Но Олежка её уже не слышит. Врач берёт Наташку за плечи и медленно выводит из палаты. Она, конечно, рыдает. Но, увы, уже ничем не помочь. Олежка опять всхлипнул. Он уже был взрослый и понимал, что это пустые мечты – никогда не удаётся заболеть по заказу.
– Не реви. Ну, хватит. Слышишь? Глупо.
Олежка замер. Слова были сказаны тихо, но сказаны были.
«Может, телевизор?»
– Сам ты телевизор! Что такое телевизор?
Олежка сел. Кто-то прочитал его мысли. Только что! Сейчас! И ответил ему! В комнате никого не было. Это точно. А голос был.

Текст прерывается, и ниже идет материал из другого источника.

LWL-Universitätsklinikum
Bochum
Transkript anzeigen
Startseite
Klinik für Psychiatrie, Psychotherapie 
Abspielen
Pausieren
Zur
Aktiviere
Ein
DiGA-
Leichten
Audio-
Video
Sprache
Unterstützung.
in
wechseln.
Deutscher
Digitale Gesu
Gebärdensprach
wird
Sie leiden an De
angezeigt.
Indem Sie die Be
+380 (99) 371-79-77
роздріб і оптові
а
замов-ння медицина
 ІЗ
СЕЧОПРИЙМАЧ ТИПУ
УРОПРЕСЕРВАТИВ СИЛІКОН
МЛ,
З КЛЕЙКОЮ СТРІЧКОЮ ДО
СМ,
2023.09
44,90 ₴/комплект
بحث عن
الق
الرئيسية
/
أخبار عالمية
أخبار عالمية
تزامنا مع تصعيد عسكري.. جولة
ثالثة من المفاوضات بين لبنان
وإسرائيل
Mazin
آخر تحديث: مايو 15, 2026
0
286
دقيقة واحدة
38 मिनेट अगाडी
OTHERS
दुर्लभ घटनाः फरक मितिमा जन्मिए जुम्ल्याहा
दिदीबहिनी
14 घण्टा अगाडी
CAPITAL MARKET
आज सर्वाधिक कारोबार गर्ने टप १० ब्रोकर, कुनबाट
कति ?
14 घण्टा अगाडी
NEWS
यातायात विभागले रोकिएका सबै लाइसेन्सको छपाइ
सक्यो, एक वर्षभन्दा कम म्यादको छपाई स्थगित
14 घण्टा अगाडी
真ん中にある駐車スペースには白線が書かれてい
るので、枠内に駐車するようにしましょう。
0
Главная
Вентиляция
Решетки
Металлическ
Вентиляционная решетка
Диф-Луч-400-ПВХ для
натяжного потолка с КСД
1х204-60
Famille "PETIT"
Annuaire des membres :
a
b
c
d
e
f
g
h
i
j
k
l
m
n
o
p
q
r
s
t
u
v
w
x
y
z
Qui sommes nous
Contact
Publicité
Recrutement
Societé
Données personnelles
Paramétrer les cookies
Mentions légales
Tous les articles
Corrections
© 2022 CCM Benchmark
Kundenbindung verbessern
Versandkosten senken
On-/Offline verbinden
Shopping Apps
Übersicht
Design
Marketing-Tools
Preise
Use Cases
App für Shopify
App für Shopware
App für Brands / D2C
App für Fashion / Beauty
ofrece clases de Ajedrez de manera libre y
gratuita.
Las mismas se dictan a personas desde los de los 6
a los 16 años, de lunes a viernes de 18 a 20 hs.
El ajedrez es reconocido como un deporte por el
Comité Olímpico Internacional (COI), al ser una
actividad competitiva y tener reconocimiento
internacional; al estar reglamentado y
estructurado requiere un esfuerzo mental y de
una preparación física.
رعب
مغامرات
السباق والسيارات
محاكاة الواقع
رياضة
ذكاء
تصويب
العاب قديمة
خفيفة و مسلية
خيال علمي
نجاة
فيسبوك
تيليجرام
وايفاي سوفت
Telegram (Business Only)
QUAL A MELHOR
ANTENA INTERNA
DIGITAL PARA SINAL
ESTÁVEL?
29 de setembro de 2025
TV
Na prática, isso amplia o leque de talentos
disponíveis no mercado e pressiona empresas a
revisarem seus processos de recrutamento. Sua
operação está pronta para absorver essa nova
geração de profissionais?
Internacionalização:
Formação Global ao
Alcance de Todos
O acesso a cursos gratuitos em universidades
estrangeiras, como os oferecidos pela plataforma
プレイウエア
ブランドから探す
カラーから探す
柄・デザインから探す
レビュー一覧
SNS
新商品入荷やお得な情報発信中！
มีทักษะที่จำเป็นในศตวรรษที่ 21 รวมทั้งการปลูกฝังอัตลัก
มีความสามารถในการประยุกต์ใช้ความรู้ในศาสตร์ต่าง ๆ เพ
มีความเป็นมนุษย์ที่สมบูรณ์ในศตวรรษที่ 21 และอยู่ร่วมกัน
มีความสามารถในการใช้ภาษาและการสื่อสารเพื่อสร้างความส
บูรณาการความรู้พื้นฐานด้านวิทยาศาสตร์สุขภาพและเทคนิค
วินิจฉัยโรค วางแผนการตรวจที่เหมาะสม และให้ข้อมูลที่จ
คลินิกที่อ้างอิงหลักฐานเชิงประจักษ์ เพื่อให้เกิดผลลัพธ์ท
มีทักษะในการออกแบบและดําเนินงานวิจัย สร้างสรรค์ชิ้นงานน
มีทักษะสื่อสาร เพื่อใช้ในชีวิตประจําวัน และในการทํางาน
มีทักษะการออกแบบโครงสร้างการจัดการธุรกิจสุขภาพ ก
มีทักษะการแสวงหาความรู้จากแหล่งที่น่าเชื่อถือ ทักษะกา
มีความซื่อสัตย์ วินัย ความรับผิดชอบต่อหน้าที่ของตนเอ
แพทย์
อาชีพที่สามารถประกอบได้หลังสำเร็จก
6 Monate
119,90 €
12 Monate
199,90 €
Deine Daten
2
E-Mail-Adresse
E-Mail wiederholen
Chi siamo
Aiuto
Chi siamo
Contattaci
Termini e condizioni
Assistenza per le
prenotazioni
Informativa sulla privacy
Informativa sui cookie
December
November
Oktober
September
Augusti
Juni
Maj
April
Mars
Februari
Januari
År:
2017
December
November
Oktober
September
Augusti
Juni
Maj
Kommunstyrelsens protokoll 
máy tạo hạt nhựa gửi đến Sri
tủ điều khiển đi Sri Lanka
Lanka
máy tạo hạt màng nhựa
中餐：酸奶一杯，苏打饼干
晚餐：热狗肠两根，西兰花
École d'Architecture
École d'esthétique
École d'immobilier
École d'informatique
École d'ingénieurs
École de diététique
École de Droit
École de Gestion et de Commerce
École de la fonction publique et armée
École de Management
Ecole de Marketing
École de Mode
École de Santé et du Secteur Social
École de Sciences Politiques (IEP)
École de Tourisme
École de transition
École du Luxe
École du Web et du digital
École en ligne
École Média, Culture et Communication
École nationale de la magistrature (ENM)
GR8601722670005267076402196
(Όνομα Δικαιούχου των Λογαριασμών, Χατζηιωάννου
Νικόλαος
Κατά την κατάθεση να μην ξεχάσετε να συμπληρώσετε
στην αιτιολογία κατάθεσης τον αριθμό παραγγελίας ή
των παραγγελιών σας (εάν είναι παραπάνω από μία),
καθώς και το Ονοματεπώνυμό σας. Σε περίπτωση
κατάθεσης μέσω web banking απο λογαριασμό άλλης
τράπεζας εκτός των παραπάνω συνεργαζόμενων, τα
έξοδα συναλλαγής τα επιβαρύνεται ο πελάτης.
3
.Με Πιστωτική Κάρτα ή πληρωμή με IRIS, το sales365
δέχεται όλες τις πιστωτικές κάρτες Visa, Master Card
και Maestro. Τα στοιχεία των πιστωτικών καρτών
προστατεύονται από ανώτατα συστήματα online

«Вот. Я схожу с ума. Конечно. После всего, что сегодня было».
– Ох. Вроде умный. А до сих пор не догадался. Иди сюда.
– Куда? – Голос у Олежки сипел от слёз.
– Сюда. Как это называется? Где я всё время лежу?
– Кто – ты?
– Ну, я.
Олежка спустил ноги на пол. Он уже понял, что голос доносится от окна. А там… Там темнота за окном. А вдруг это вампиры? Ему рассказывали, они заманивают людей вот так, ласковыми голосами, и кусают. А ещё оборотни есть. И вурдалаки. Олежка вытянул шею. Над крышей соседнего дома качался, как лодка на тёмной воде, тонкий месяц.
«Уф-ф-ф-ф… не полнолуние хотя бы». Олежка сделал к окну два робких шага.
– Ну ты и трусишка…
Фикус! Это разговаривал фикус! Как Олежка сразу не догадался? Этот разлапистый, страшный, инопланетный…
– Мне надоело! – Голос стал капризным, тонким, и вдруг из-за шторы выпорхнула птичка. Она облетела вокруг люстры, села на шкаф, чирикнула и, наклонив голову, посмотрела на Олежку.
– Вот это да… ты как сюда залетела? Сейчас выпущу, погоди.
Птичка была незнакомая, не воробей и не синица. В неясном свете уличного фонаря не разглядеть было, какого она цвета, но на голове у неё торчал хохолок, а хвост был длинный и широкий, как лопатка.
Олежка приставил к шкафу стул, забрался на него.
– Тихо, тихо, – приговаривал он, – сейчас я тебя выпущу, ты только не бойся…
Птичка вздохнула. Конечно, птички вздыхать не умеют. Но эта – вздохнула. И когда Олежкины глаза оказались на уровне её глаз (чёрных и круглых), птичка чирикнула гневно и… превратилась в человечка. Олежка дёрнулся и свалился со стула.
– Учти, – сказал человечек-птичка, – мне трудно туда-сюда превращаться. Поэтому я сейчас всё скажу по-человечески, а потом спущусь.
Человечек был копия папа. Только уменьшенная в тысячу раз. Он говорил папиным голосом и вышагивал по шкафу совсем как папа, заложив руки за спину.